1. This is a Rule calling upon the opposite party to show cause why the judgment and decree of the Subordinate Judge of Rajshahye, passed in the exercise of his powers of a Court of Small Causes, should not be set aside; and the ground stated in the petition is this, that the learned Small Cause Court Judge ought to have held that, under the circumstances of the case, there was no waiver on the part of the plaintiff and hence the suit was barred by limitation.
2. The learned pleader who appears in support of the decree has endeavoured to uphold the judgment on the ground that the case is not one within the purview of Article 75 of the first Schedule of the Limitation Act, and that the provisions of the bond which relate to default have effect merely as regards the payment of interest and are not a condition that if there be default in the payment of one instalment, then the whole amount should become due and payable, so as to bring the matter within the scope of Article 75.
3. I think, on a consideration of the bond, which has been translated to us, that that argument does not hold good, and that the case is governed by Article 75. The question then resolves itself into this, whether there has or has not been a waiver? It has been contended that there is no waiver, on the strength of the decision in the case of Mohesh Chandra Banerji v. Prosanna Lal Singh 31 C. 83 which, it has been contended, lays down the general rule that where an instalment bond gives the creditor the right to sue for the whole amount due under the bond, on default of payment of a single instalment, there is no waiver of that right by acceptance of part of an overdue instalment, or by receipt of interest. And it has been said in this case that all that was done by the creditor was to receive part-payment of an overdue instalment. That portion of the judgment on which reliance has been placed appears to be obiter dicta: for the learned Judges after discussing the case at some length proceed to say this,--' We, therefore, consider that there was no waiver on the plaintiff's part and we also agree to the further contention of the plaintiffs pleader that if there was any waiver, there was a fresh default made in 1305, which was not waived, and which entitles the plaintiffs to bring this suit.' If, therefore, there was, as the judgment states, any fresh default made in 1305, as to which there was no payment in part or in whole, the previous observations in the judgment are obiter dicta.
4. In my opinion the question of waiver is a question of fact to be determined according to the circumstances of each particular case. If it be a question of fact, then it is not one upon which we can interfere in revision. But I should wish to point out that in the present case there seems no ground for supposing that, dealing with the matter as a question of fact, the Small Causa Judge has come to a wrong conclusion. For we find this, that in three successive years there was default in payment of the whole sum due; that in each of these three years part payment of the amount due was accepted, that in one of such cases, at least, the payment was made before the hist was actually due; nextly, that five years are then allowed to elapse before suit without, any action being taken by the creditor in whom the right of immediate suit is said to have existed; and, lastly, when the creditor himself does sue after a long lapse and after receipt of part-payment of instalments, he himself says that he had waived his right to sue under the document.
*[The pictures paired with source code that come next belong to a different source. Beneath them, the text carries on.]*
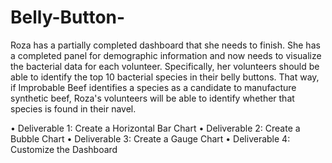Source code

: # Belly-Button-
 
Roza has a partially completed dashboard that she needs to finish. She has a completed panel for demographic information and now needs to visualize the bacterial data for each volunteer. Specifically, her volunteers should be able to identify the top 10 bacterial species in their belly buttons. That way, if Improbable Beef identifies a species as a candidate to manufacture synthetic beef, Roza's volunteers will be able to identify whether that species is found in their navel.

•	Deliverable 1: Create a Horizontal Bar Chart
•	Deliverable 2: Create a Bubble Chart
•	Deliverable 3: Create a Gauge Chart
•	Deliverable 4: Customize the Dashboard
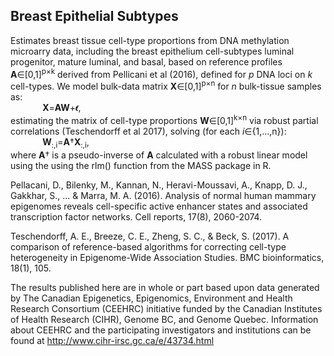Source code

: <h2>Breast Epithelial Subtypes</h2>

Estimates breast tissue cell-type proportions from DNA methylation microarry data, including the breast epithelium cell-subtypes luminal progenitor, mature luminal, and basal, based on reference profiles <strong>A</strong>∈[0,1]<sup>p×k</sup> derived from Pellicani et al (2016), defined for <em>p</em> DNA loci on <em>k</em> cell-types. We model bulk-data matrix <strong>X</strong>∈[0,1]<sup>p×n</sup> for <em>n</em> bulk-tissue samples as:  
&nbsp;&nbsp;&nbsp;&nbsp;&nbsp;&nbsp;&nbsp;&nbsp;&nbsp;&nbsp;&nbsp;&nbsp; <strong>X</strong>=<strong>A</strong><strong>W</strong>+<strong>𝜖</strong>,  
estimating the matrix of cell-type proportions <strong>W</strong>∈[0,1]<sup>k×n</sup> via robust partial correlations (Teschendorff et al 2017), solving (for each <em>i</em>∈{1,...,n}):  
&nbsp;&nbsp;&nbsp;&nbsp;&nbsp;&nbsp;&nbsp;&nbsp;&nbsp;&nbsp;&nbsp;&nbsp; <strong>W</strong><sub>:,i</sub>=<strong>A</strong>†<strong>X</strong><sub>:,i</sub>,  
where <strong>A</strong>† is a pseudo-inverse of <strong>A</strong> calculated with a robust linear model using the using the rlm() function from the MASS package in R.

Pellacani, D., Bilenky, M., Kannan, N., Heravi-Moussavi, A., Knapp, D. J., Gakkhar, S., ... & Marra, M. A. (2016). Analysis of normal human mammary epigenomes reveals cell-specific active enhancer states and associated transcription factor networks. Cell reports, 17(8), 2060-2074.

Teschendorff, A. E., Breeze, C. E., Zheng, S. C., & Beck, S. (2017). A comparison of reference-based algorithms for correcting cell-type heterogeneity in Epigenome-Wide Association Studies. BMC bioinformatics, 18(1), 105.

The results published here are in whole or part based upon data generated by The Canadian Epigenetics, Epigenomics, Environment and Health Research Consortium (CEEHRC) initiative funded by the Canadian Institutes of Health Research (CIHR), Genome BC, and Genome Quebec. Information about CEEHRC and the participating investigators and institutions can be found at http://www.cihr-irsc.gc.ca/e/43734.html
5. Under these circumstances, I think that the decision of the lower Court is correct and that the Rule must be discharged with costs, two gold mohurs.
6. I agree. It seems to me that the only construction possible of the bond is that placed upon it by the petitioner, by the lower Court, and by the opposite party in his plaint. The case, therefore, clearly falls under Article 75 of the first Schedule to the Limitation Act of 1908.
7. As regards waiver I have nothing to add to what my learned brother has said.